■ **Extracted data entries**
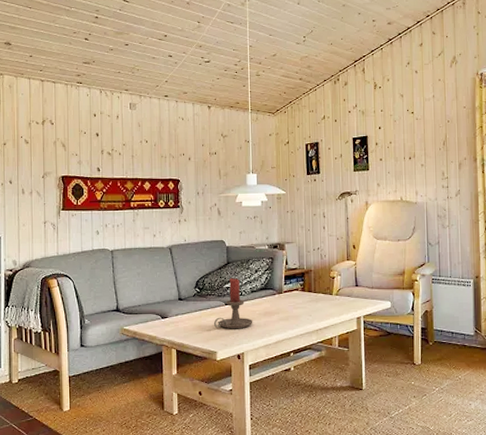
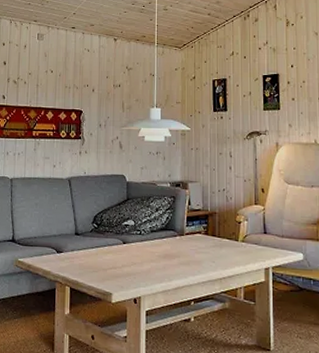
candle holder: present [213,278,253,329] -> none [110,215,152,271]

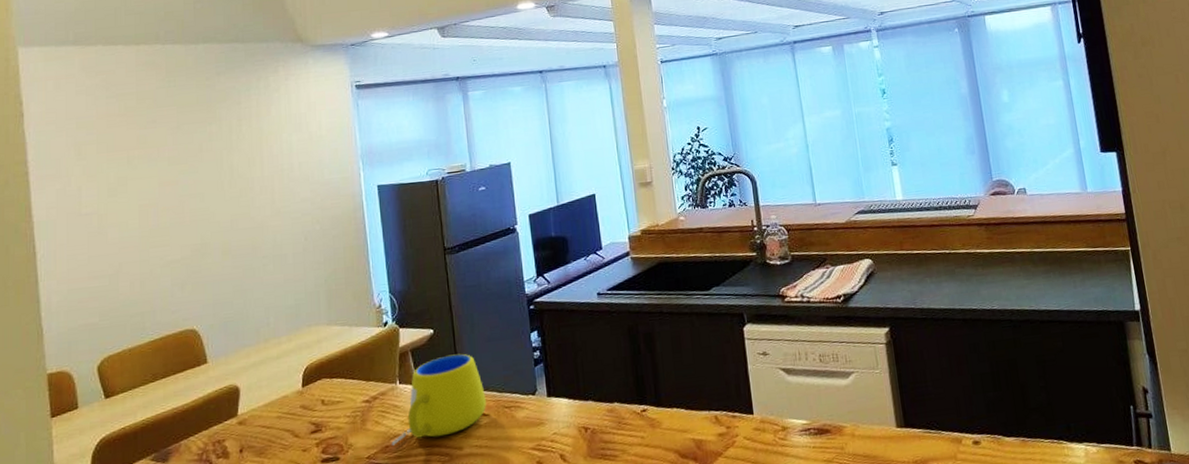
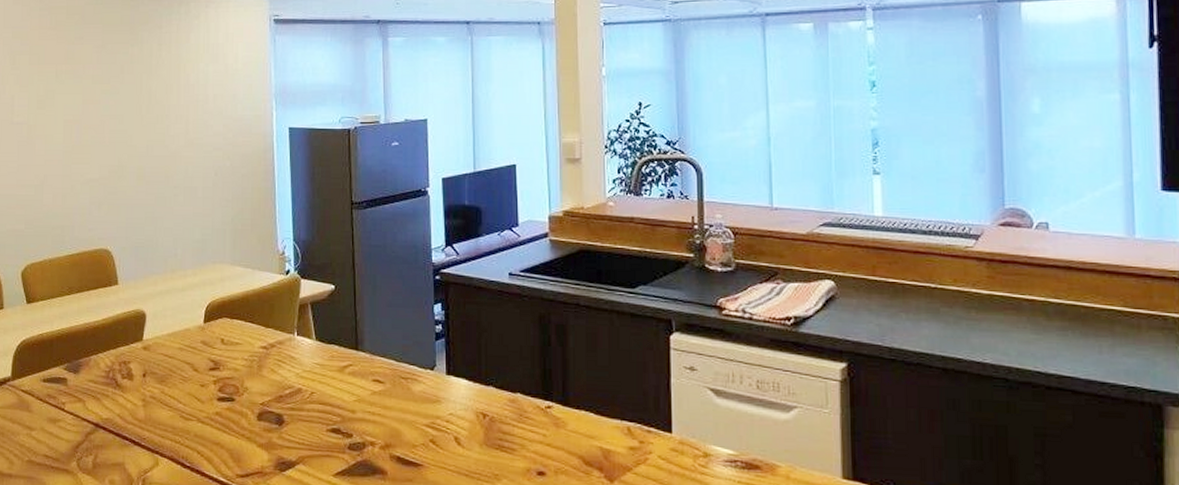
mug: present [391,353,486,446] -> none [285,314,382,396]

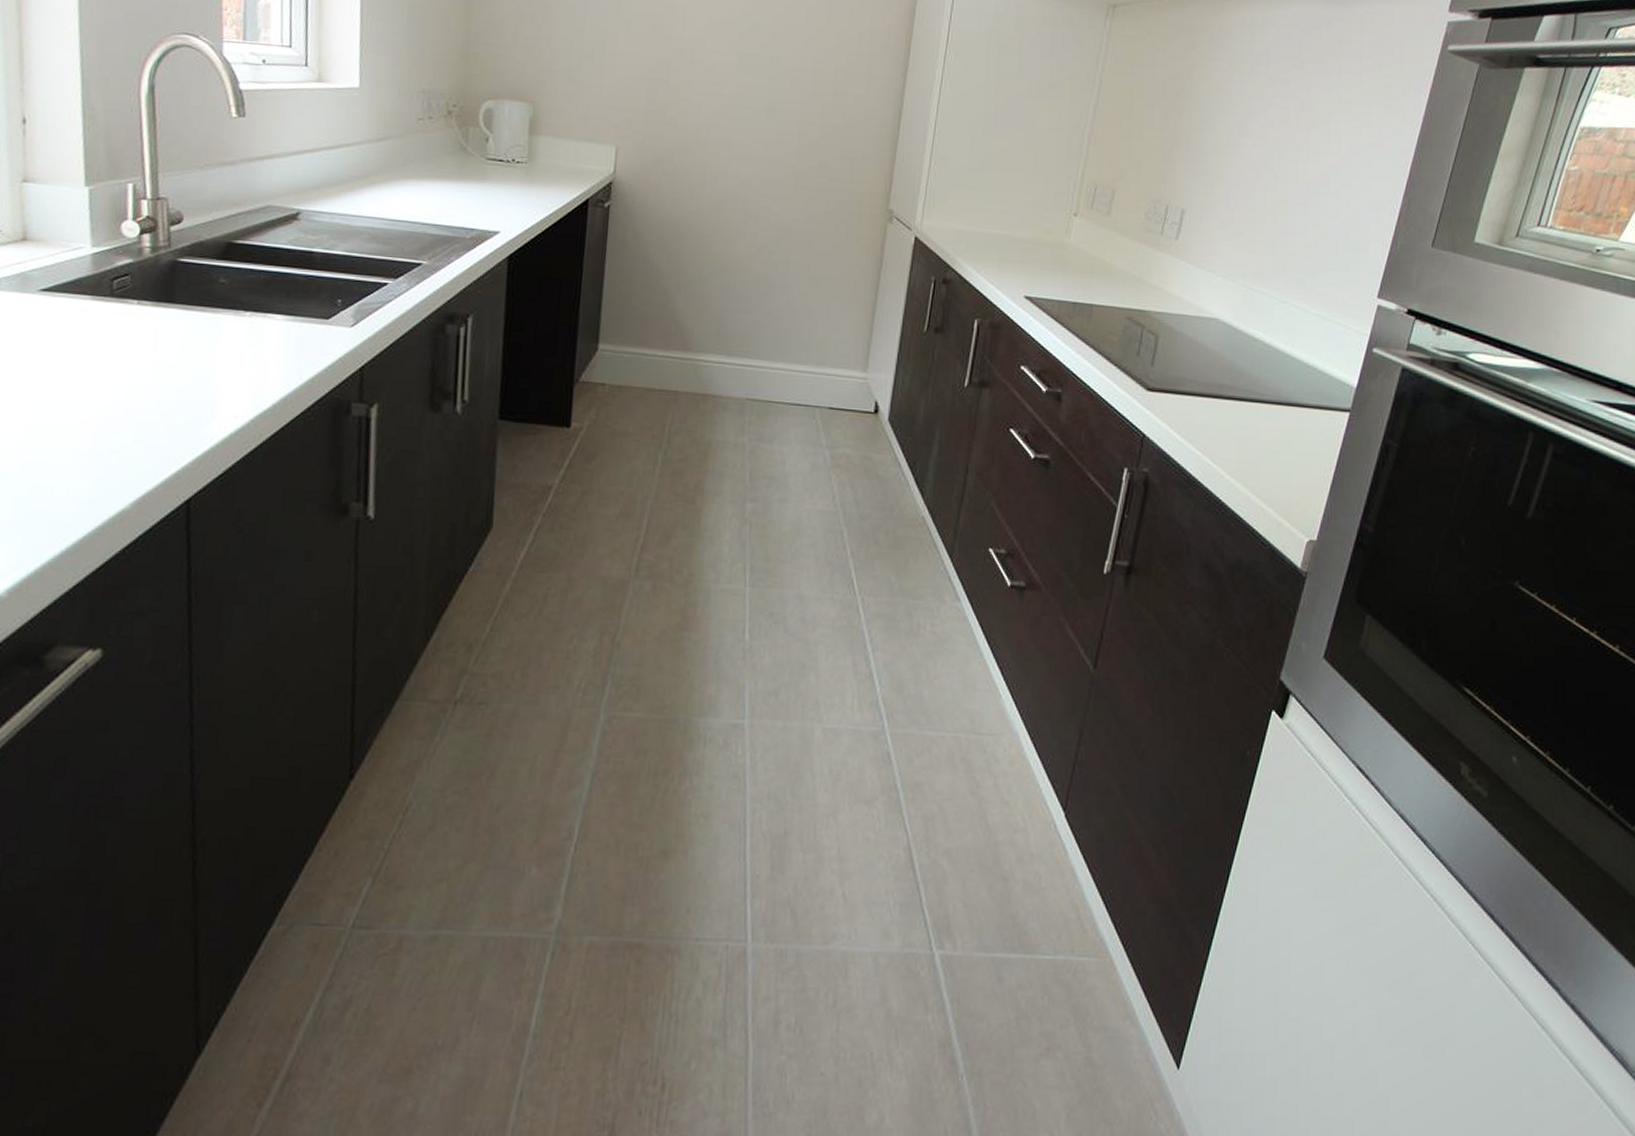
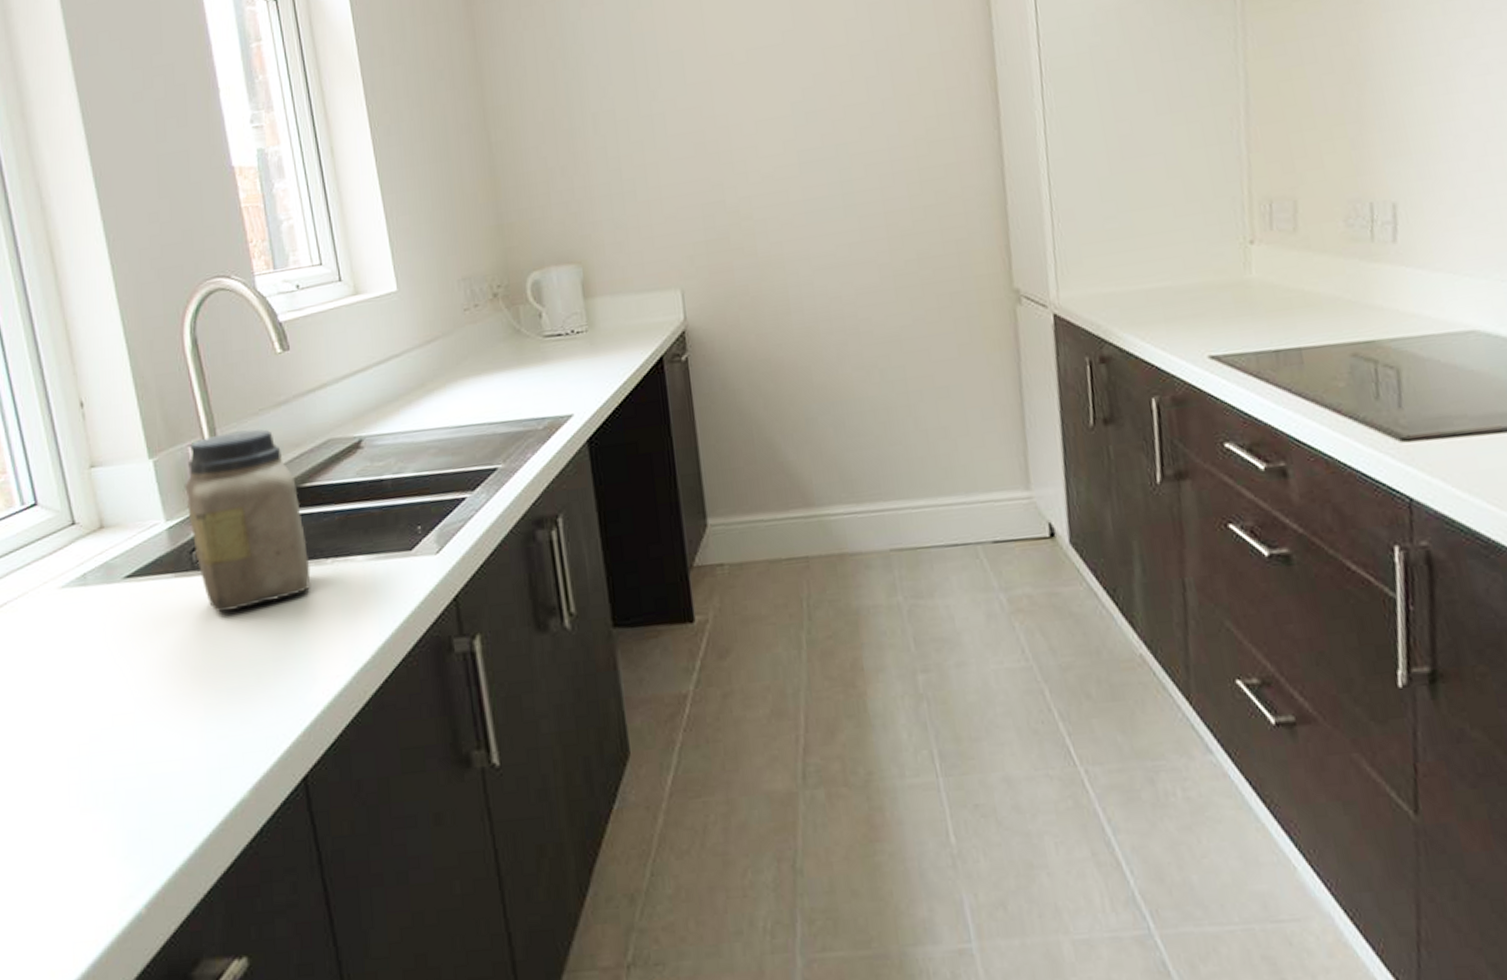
jar: none [116,178,230,341] -> present [184,429,311,613]

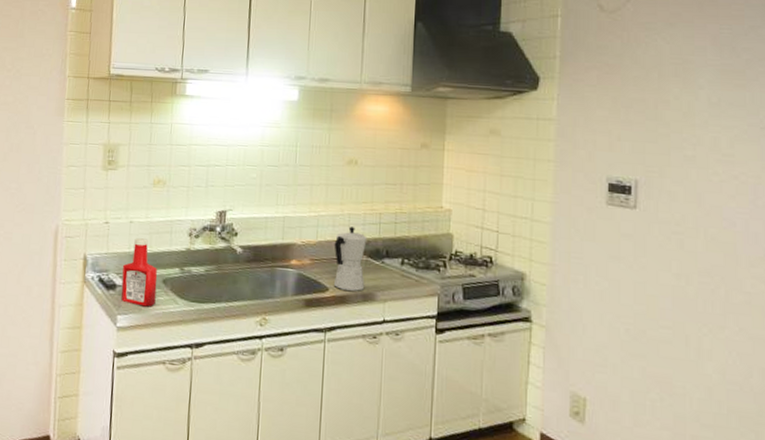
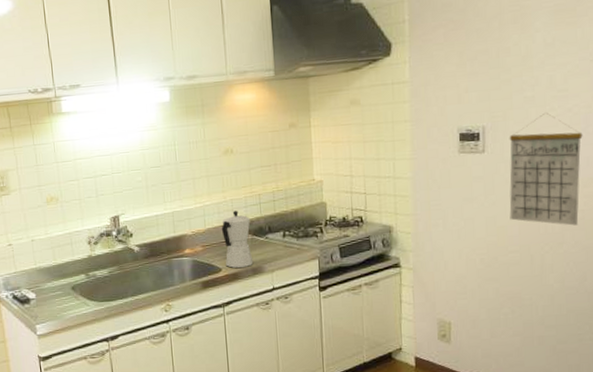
ketchup bottle: present [121,238,157,307] -> none [33,253,69,314]
calendar: none [662,176,751,310] -> present [509,112,583,226]

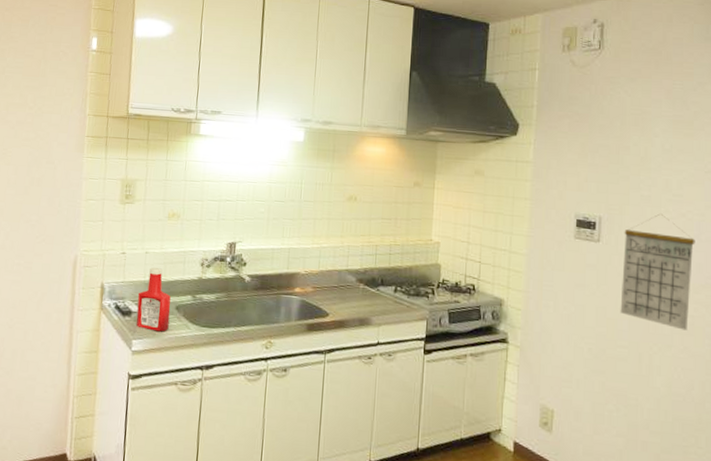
ketchup bottle: none [33,253,69,314] -> present [136,267,171,332]
moka pot: present [221,211,254,269] -> none [334,257,365,317]

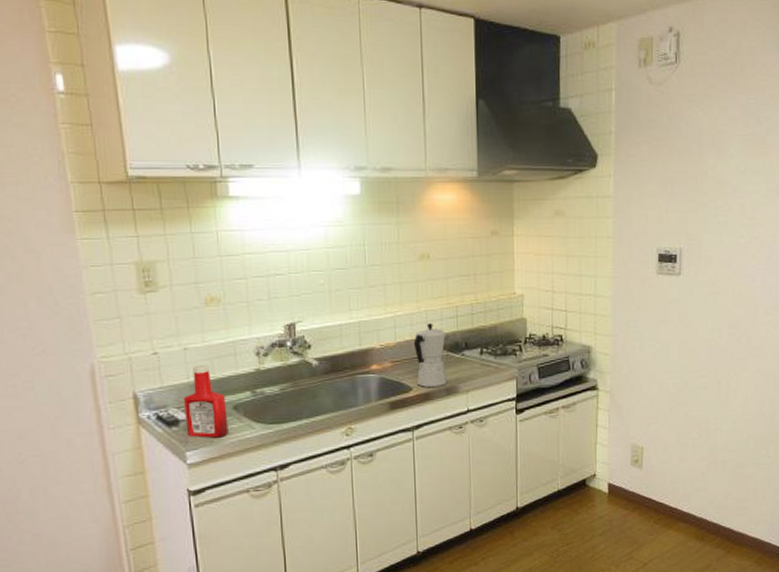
moka pot: none [334,257,365,317] -> present [413,323,448,388]
calendar: present [620,213,695,331] -> none [701,239,767,352]

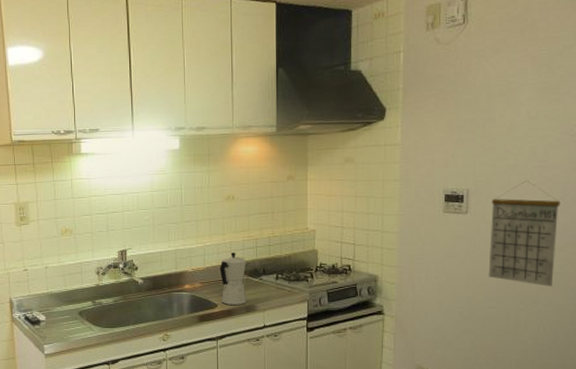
ketchup bottle: present [184,365,229,438] -> none [44,280,75,336]
calendar: none [701,239,767,352] -> present [488,180,561,287]

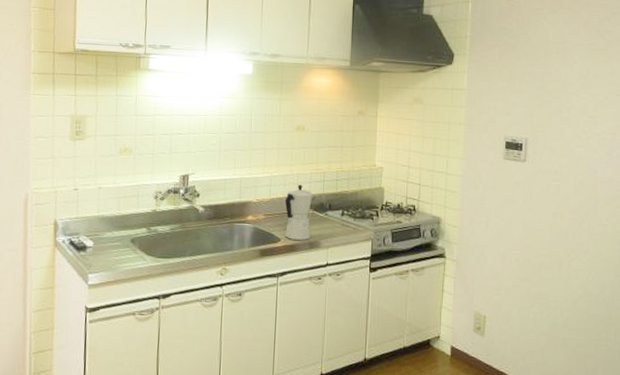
calendar: present [488,180,561,287] -> none [543,134,608,238]

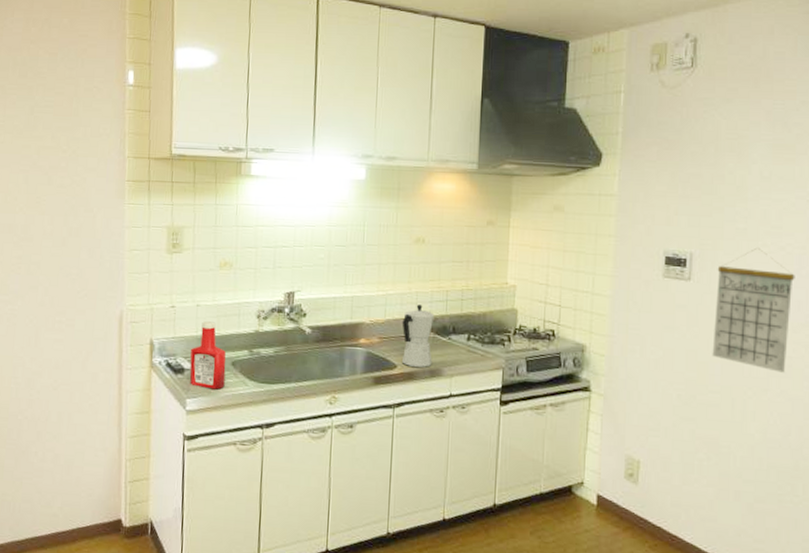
ketchup bottle: none [91,202,126,265] -> present [189,321,226,390]
calendar: none [543,134,608,238] -> present [712,247,795,373]

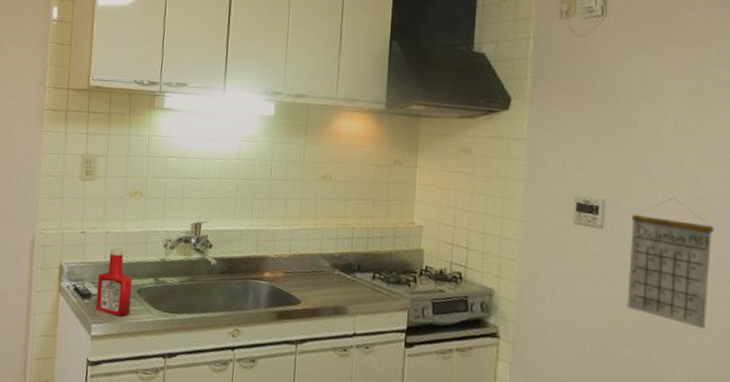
moka pot: present [402,304,435,368] -> none [306,241,340,305]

■ **Exercise goal**
The reply should repeat the data in full, exactly as given, and contain no pictures.

■ **Response**
candle holder: present [213,278,253,329] -> none [110,215,152,271]

mug: present [391,353,486,446] -> none [285,314,382,396]

jar: none [116,178,230,341] -> present [184,429,311,613]

ketchup bottle: present [121,238,157,307] -> none [33,253,69,314]
calendar: none [662,176,751,310] -> present [509,112,583,226]

ketchup bottle: none [33,253,69,314] -> present [136,267,171,332]
moka pot: present [221,211,254,269] -> none [334,257,365,317]

moka pot: none [334,257,365,317] -> present [413,323,448,388]
calendar: present [620,213,695,331] -> none [701,239,767,352]

ketchup bottle: present [184,365,229,438] -> none [44,280,75,336]
calendar: none [701,239,767,352] -> present [488,180,561,287]

calendar: present [488,180,561,287] -> none [543,134,608,238]

ketchup bottle: none [91,202,126,265] -> present [189,321,226,390]
calendar: none [543,134,608,238] -> present [712,247,795,373]

moka pot: present [402,304,435,368] -> none [306,241,340,305]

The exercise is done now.